[What the task asks]: List every commenter name that appears in a signature line of the comment thread below.

Top of Text segment

Funny thing though, prices on players/content were still high for a long time, on a product that most had no use for compared to dvd quality (and older tvs). Then Microsoft etc. gave up on HDDVD and Sony wins this round in the format wars. Did blueray players drop in price? HDDVD players did, not surprisingly as stores clear out the leftover "junk". Sadly, most producers/stores raised prices up 50-150 bucks on blue ray players that had been cheaper months earlier. Its been oh at least a year now and we're now seeing basic intro players finally hitting the $150-200 area, far too late IMHO to make much more of an impact given the economy.
Sio at March 23, 2009 11:08 AM
I like my insurance. I like the care we get. It was a major factor in where DH chose to work. I don't see why we should have to give it up and accept lower just because some people rather spend their money elsewhere. The truly poor have medicaid. The rest need to lose the cell phones and prioritize better.
You think the financial crisis is bad, what with Obama laughing all the way through an interview about it? Wait till you see him laughing about people dying while waiting years for government healthcare to get around to healing them. .
momof3 at March 23, 2009 11:08 AM
I am very happy with my healthcare in France. It seems to combine the good old socialist "from each according to their ability" with a nice capitalist free market system where the patient decides where to go. I don't pay more than Amy per month, and am given total choice on what kind of practicioner I want to go to, (although I may pay more based on my decisions).
liz at March 23, 2009 1:03 PM
According to wikipedia the cost of the UK's NHS for 2008/9 was £94 thousand million. There are about 26 million taxpayers in the UK, so that works out at £300 per month per taxpayer. That's $435 USD at today's rates. Anyone corroborate these figures? Are there comparable figures for other countries?
I think the German scheme is interesting - everyone must have medical insurance, but you can choose between insurers. It's a bit like saying if you drive a car you must have at least third party insurance. The insurers must provide a certain basic level of cover, but beyond that, they can specialise or offer special deals or whatever. It worked fine for me.
I asked my lodger, who hails from the US, for her opinion on socialised health care. She's agin it, and is in fact agin medical insurance. She pays cash and avoids going to the doctor until she is dying. She'd vote against the German scheme.
Gotta go - the cat wants to ly withe keyjnqwlwe pooooooooooooooooooo
Norman at March 23, 2009 2:22 PM
"Aren't there 45 million Americans without health care coverage? As in 45,000,000 human beings whose access to critical care is dependant on the size of their savings?
That's ridiculous."

Bottom of Text segment
Top of Data listing

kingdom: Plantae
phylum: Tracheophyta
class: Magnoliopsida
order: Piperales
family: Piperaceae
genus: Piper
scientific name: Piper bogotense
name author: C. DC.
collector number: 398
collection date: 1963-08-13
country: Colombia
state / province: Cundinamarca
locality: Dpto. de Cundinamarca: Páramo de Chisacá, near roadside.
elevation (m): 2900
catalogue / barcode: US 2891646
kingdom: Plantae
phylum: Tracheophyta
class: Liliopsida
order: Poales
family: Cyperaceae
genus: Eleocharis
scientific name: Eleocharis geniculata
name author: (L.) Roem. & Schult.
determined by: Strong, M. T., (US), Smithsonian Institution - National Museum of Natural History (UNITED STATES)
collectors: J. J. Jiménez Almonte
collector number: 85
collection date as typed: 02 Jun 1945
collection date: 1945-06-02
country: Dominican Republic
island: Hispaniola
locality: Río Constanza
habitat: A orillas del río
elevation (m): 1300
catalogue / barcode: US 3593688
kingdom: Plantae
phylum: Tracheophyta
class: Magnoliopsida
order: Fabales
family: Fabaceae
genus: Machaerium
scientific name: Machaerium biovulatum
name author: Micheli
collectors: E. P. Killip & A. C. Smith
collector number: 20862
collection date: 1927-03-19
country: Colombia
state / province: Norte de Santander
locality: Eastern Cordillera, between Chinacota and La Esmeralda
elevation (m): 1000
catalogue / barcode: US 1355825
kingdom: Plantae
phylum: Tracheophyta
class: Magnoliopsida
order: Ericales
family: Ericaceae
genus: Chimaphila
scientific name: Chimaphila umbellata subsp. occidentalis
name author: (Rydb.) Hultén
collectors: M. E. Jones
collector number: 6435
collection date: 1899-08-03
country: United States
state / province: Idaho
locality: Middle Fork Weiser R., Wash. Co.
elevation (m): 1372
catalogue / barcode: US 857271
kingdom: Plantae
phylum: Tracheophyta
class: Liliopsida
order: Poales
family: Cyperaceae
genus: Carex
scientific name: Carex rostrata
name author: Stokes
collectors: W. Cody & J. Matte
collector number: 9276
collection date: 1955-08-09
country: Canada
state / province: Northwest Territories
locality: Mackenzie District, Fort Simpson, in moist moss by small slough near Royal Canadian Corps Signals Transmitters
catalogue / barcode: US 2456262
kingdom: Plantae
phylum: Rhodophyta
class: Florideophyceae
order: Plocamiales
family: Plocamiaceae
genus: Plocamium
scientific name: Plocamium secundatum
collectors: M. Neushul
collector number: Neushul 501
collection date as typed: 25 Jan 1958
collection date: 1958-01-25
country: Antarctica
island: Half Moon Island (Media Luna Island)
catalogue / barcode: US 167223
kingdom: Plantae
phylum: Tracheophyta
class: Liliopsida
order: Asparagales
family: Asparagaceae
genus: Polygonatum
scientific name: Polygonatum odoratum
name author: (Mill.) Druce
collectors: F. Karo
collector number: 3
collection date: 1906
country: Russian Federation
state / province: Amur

Bottom of Data listing

[Task output]: Sio, momof3, liz, Norman